川上産業株式会社は、気泡緩衝材「プチプチ®」の主原料を、再生プラスチックに100%切り替えたと発表した。2004年から再生原料の活用を進めてきた同社は、2020年に80%、2024年に90%まで比率を高め、2023年に100%レベルを達成した。
同社は、使用済みプラスチックを廃棄物ではなく循環資源と捉え、業界に先駆けて再生原料の導入を推進してきた。今回の取り組みは、地球温暖化防止や資源循環型社会の実現に貢献するもので、「脱炭素経営」および「プチプチ®環境宣言2030」に基づく施策の一環と位置付けている。
再生プラスチック原料100%の達成には、製造工程で発生する端材などを再利用するプレコンシューマー由来の再生原料が大きく寄与した。今後は、使用後に回収されたプラスチック(ポストコンシューマー由来)の活用比率を高めることを課題とし、使用済み「プチプチ®」を含むプラスチック回収と再資源化の仕組みを一層強化する方針だ。

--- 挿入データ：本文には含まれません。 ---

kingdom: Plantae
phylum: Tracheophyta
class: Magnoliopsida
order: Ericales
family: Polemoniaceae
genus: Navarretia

川上産業は、「プチプチ®環境宣言2030」において、再生原料比率100%の維持に加え、そのうち55%以上をポストコンシューマー由来原料とする目標を掲げている。また、CO₂排出量についても2020年比で20%削減することを目標としており、製品開発から製造、流通に至るまで環境負荷低減に取り組む。
同社は今後も、事業者やパートナー企業との連携を通じてリサイクルの輪を広げ、安定した品質管理体制のもとで環境配慮型製品の提供を継続する考えだ。再生プラスチックの本格活用を通じ、持続可能な社会の実現に貢献していくとしている。